Windows 8 zwingt Apple zu Revolution statt ständiger Evolution

26.10.2012 von
 

Microsoft Surface mit Touch Cover und der RT-Version von Windows 8

Windows 8 ist da und lockt Microsoft-Nutzer mit einem günstigen Preis. Das Betriebssystem hat zusammen mit der neuen Hardware das Potenzial, dem iPad und anderen Apple-Produkten in Sachen Zukunftsfähigkeit, Style-Faktor und Bedienbarkeit den Rang abzulaufen. Aus Cupertino muss langsam mal wieder eine Revolution statt ständiger Evolutionen
kommen.


Windows-Umstieg für 29,99 Euro, eine milliardenschwere Werbekampagne und ein harter Umbruch: Microsoft setzt voll auf Windows 8. Das Desktop-Betriebssystem ist für die Benutzung auf Touchscreens designt und eignet sich dementsprechend für Tablets. Der alte Windows-7-Desktop ist nur noch ein Beiwerk für alte Programme und die Gewohnheitstiere unter den Nutzern. Es ist ein Schritt, der Apple mit der ständigen Annäherung von iOS und OS X schon länger unterstellt wird, aber bis heute nicht vollständig erfolgt ist.

Gekachelter Touchscreen

Die Kacheln von Windows 8 mögen für viele Nutzer zuerst ungewöhnlich erscheinen, aber man kann sich schnell an sie gewöhnen und mit dem richtigen Gerät vermisst man Tastatur und Maus nur selten. Sowohl die Surface-Tablets von Microsoft als auch die Ultrabooks und All-in-One-Computer der anderen Hersteller wirken überwiegend gelungen und hochwertig. Sie scheinen zudem ähnlich gut auf das Betriebssystem abgestimmt zu sein wie iMac, iPad und Co..

Microsoft Surface und das iPad

Im nächsten Jahr legt Microsoft mit dem Surface Pro nach, das etwa einem iPad mit Mountain Lion entspricht. Das Tablet ist zwar teurer als das iPad und das ab sofort verfügbare Surface mit Windows RT, entspricht mit der Pro-Version von Windows 8 aber einem vollwertigem Rechner. Windows RT könnte allerdings für Frust bei einigen Nutzern sorgen. Entgegen der bisherigen Windows-Gepflogenheiten lassen sich keine Programme aus externen Quellen sondern nur aus dem Windows-AppStore installieren.

Auf Windows 8 folgt des Surface Phone

Microsoft scheint gefallen an eigener Hardware gefunden haben. Zumindest kündigte Firmenchef Steve Ballmer in einem Interview mit der BBC weitere Microsoft-Geräte an. Ganz oben auf der Gerüchteliste steht ein Surface Phone mit Windows Phone 8. Danach klafft aber ein großes Loch. Nach dem Zune-Debakel ist ein weiterer MP3-Player unwahrscheinlich – und der Markt außerdem nicht mehr sonderlich groß. Bei Desktop-Rechnern läuft der Windows-Konzern zudem Gefahr, es sich mit seinen bisherigen Geschäftspartnern zu verscherzen.

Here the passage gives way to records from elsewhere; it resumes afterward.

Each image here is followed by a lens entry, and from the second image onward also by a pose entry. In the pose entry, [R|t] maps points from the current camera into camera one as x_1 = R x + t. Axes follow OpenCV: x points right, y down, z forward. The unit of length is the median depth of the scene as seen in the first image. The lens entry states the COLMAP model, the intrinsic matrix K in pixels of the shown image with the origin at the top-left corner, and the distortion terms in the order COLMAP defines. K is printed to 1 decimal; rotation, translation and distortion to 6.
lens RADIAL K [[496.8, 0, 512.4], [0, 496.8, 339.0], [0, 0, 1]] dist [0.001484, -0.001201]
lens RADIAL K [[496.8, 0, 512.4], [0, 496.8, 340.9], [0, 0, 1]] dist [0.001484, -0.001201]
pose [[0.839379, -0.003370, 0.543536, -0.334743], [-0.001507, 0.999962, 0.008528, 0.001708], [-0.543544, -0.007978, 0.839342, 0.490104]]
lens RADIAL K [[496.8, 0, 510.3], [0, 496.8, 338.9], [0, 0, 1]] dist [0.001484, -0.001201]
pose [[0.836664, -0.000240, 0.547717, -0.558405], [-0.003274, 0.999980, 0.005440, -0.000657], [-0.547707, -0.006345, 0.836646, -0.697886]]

Wir sind gespannt, wie Apple iOS und OS X weiter miteinander verschmelzen wird, und wann der erste iMac touch erscheint. Externe Tastaturen für das iPad, die es in einen Surface-ähnlichen Tablet-Notebook-Mix verwandeln, sind schon lange erhältlich. Es bleibt interessant abzuwarten, ob das Surface Pro Apple in Zugzwang bringt, ein vergleichbares Tablet mit OS X auf den Markt zu bringen.

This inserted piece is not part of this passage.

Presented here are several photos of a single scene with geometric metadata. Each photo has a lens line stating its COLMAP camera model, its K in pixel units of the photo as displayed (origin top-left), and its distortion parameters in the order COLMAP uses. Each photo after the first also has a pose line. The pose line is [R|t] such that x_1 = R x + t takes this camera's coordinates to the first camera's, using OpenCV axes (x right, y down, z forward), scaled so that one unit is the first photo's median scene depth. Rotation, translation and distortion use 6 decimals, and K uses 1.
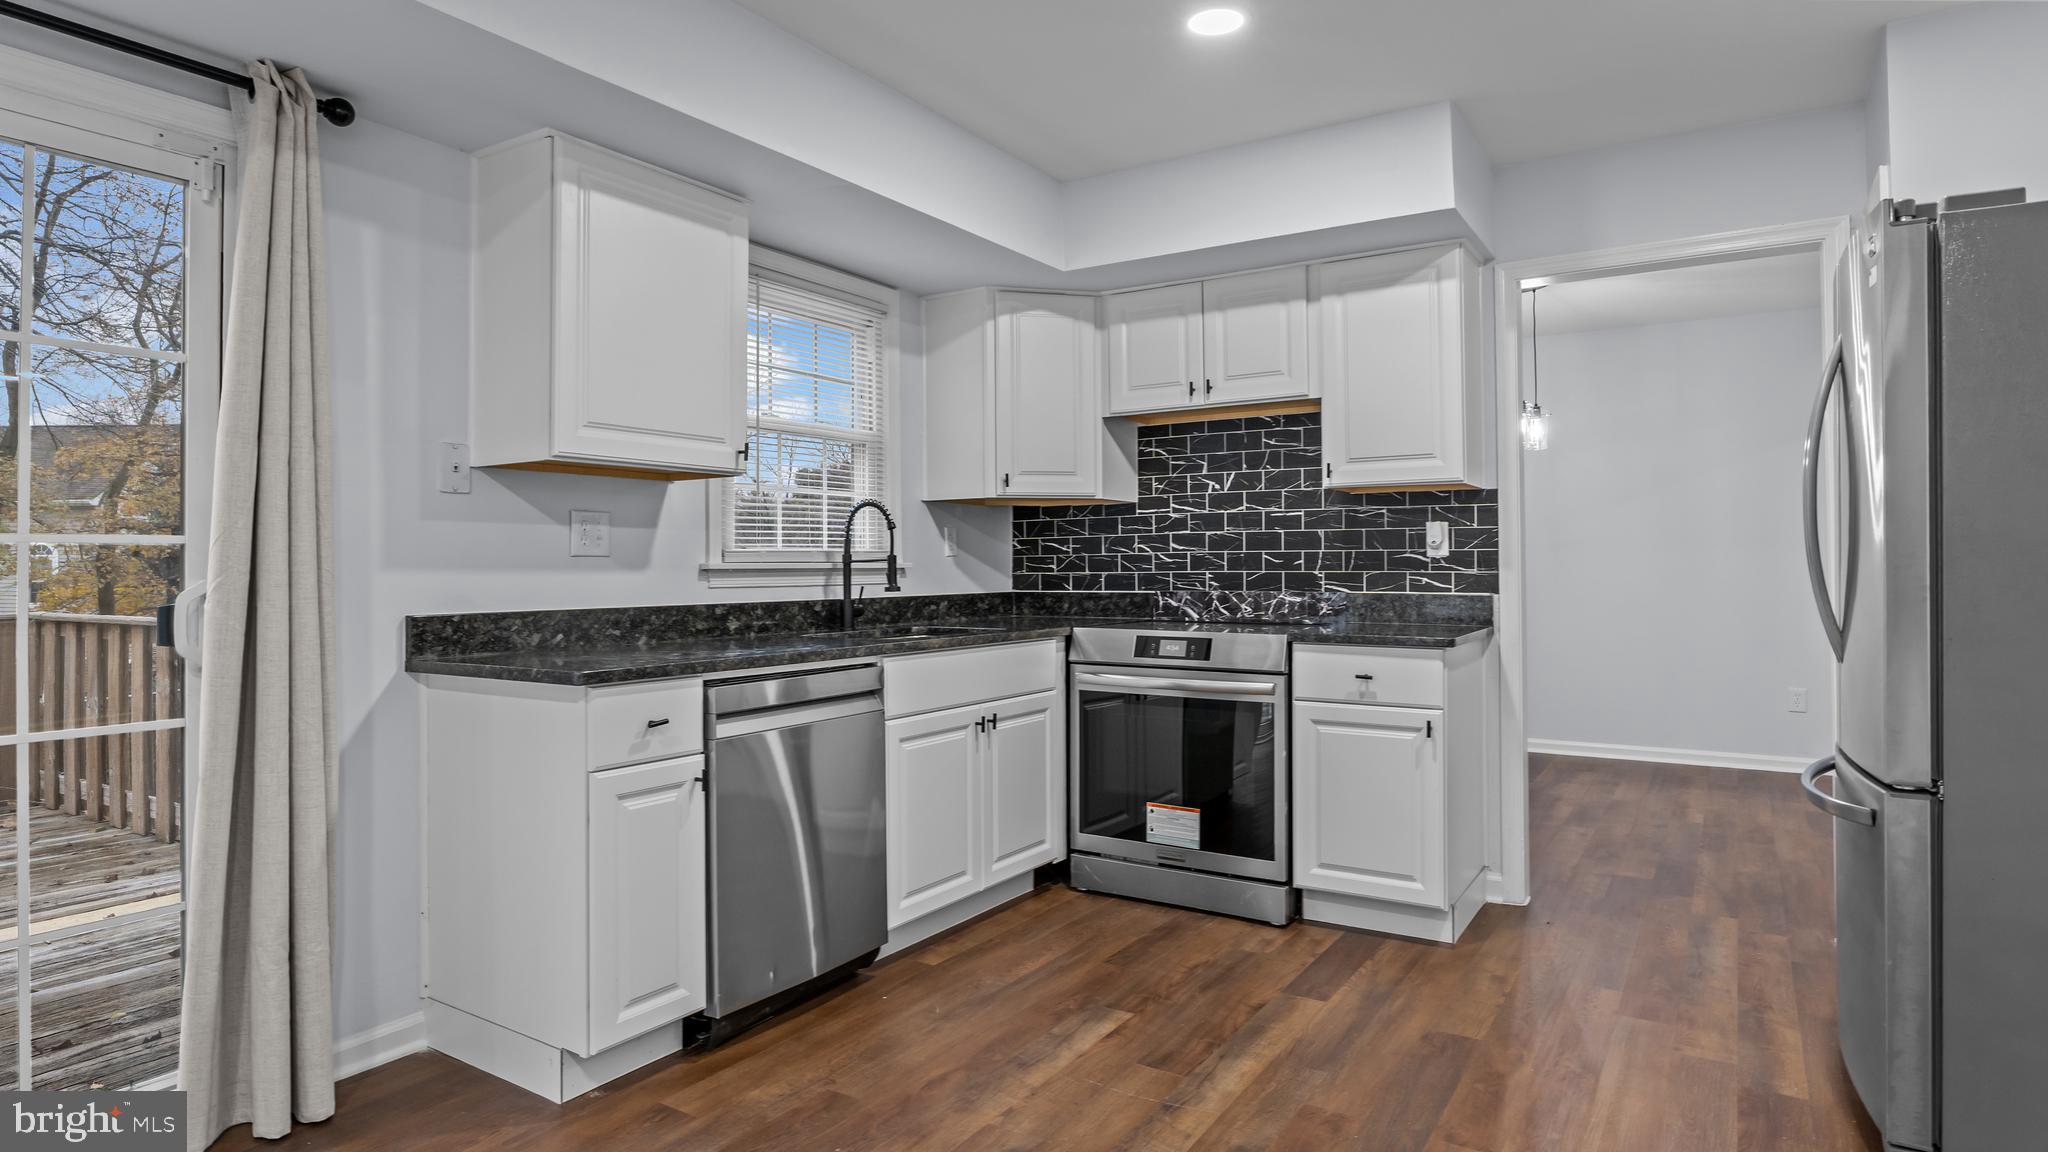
lens RADIAL K [[1117.8, 0, 1012.3], [0, 1117.8, 551.7], [0, 0, 1]] dist [-0.020512, 0.001347]
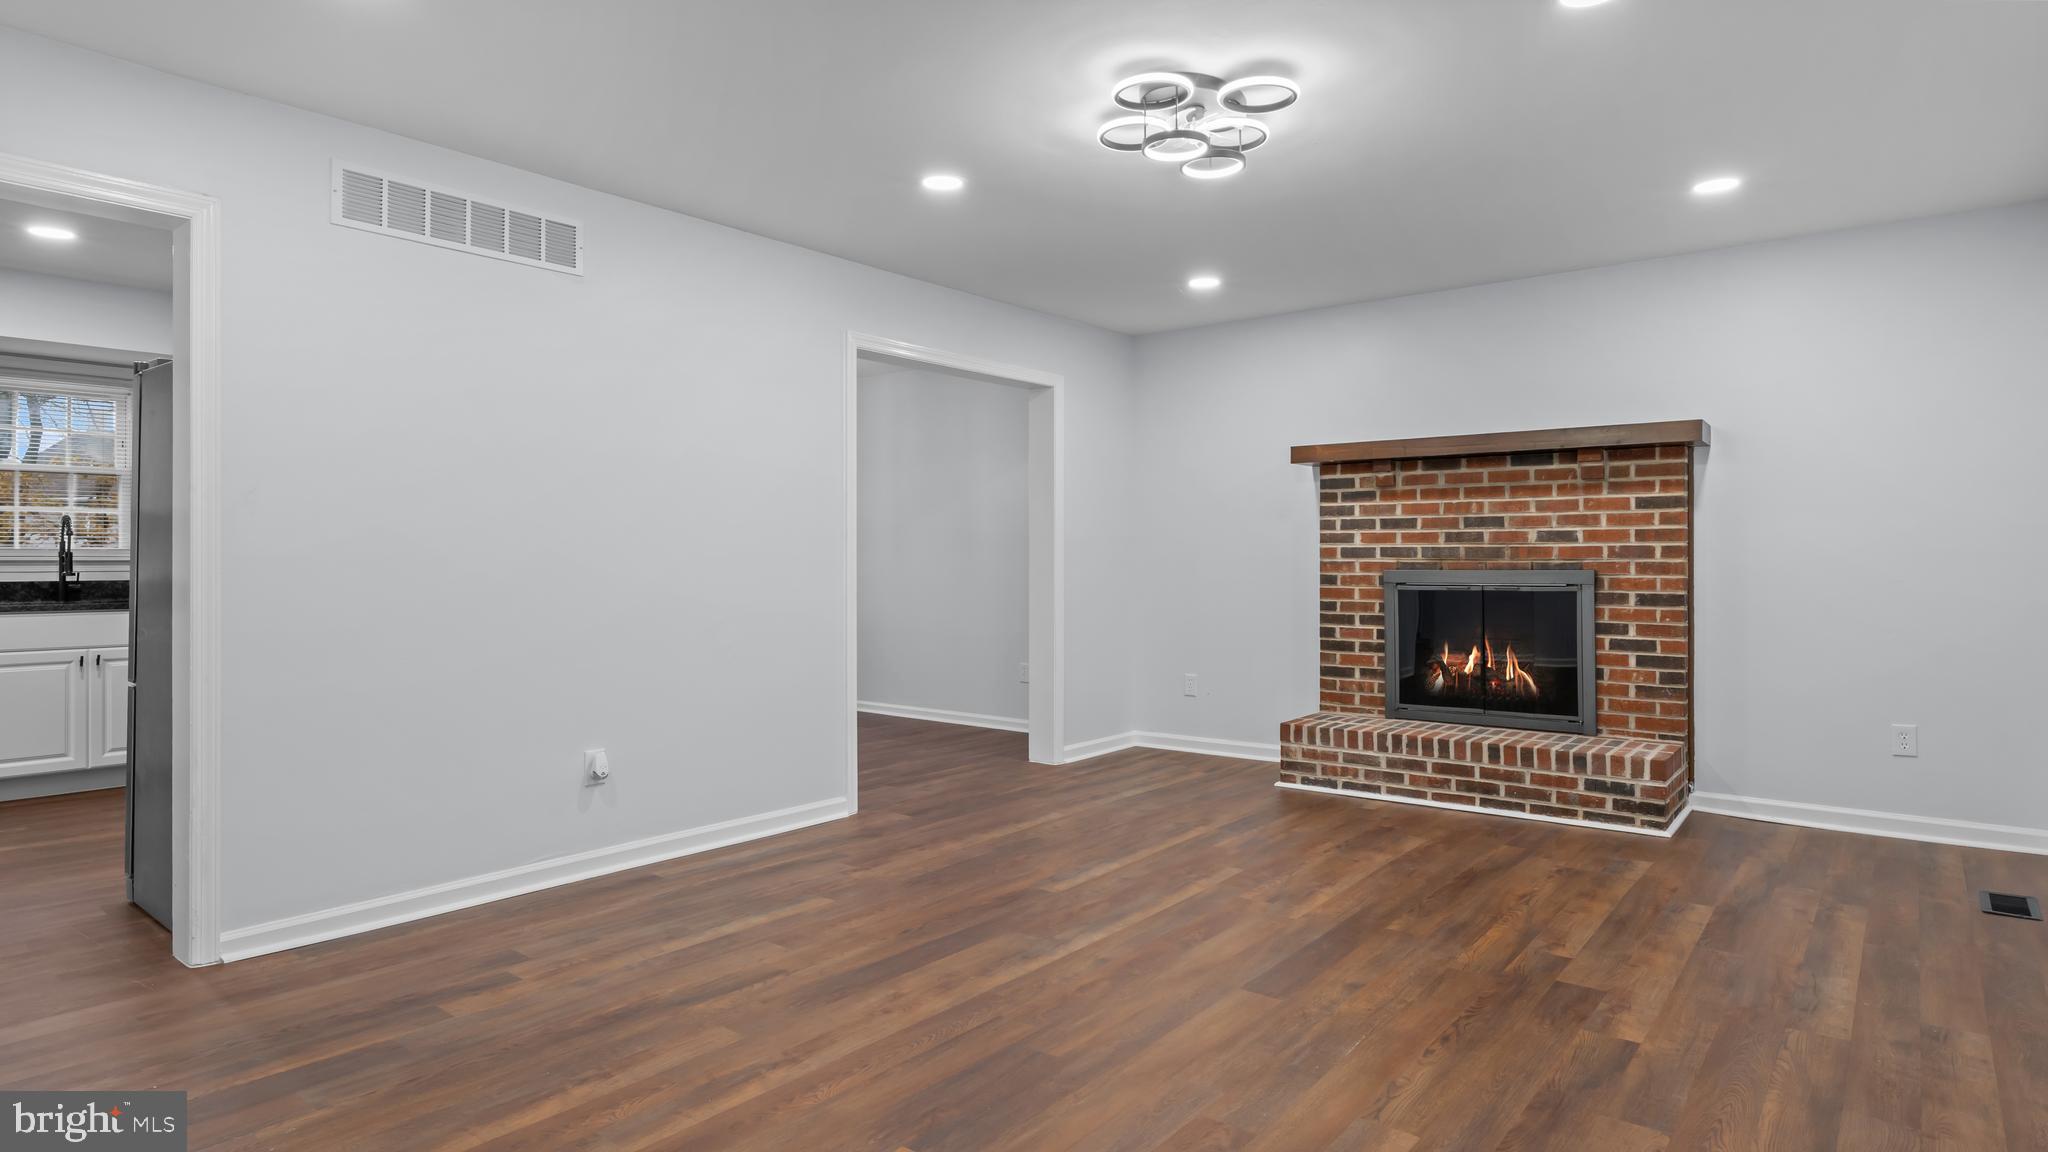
lens RADIAL K [[1117.8, 0, 1012.3], [0, 1117.8, 551.7], [0, 0, 1]] dist [-0.020512, 0.001347]
pose [[0.995369, 0.005544, -0.095965, 1.311053], [-0.005027, 0.999972, 0.005627, -0.013657], [0.095993, -0.005119, 0.995369, -0.383450]]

Vermutlich werden sich CEO Tim Cook und das Management in Cupertino die Entwicklung der Windows-Tablets ganz genau ansehen. Eine Spitze gegen Redmond feuerte Cook ja schon beim Conference Call am Donnerstag ab: “Das Surface ist verwirrend – wie ein Auto, das fliegt und schwimmt.” Na, wenn das nicht gesessen hat!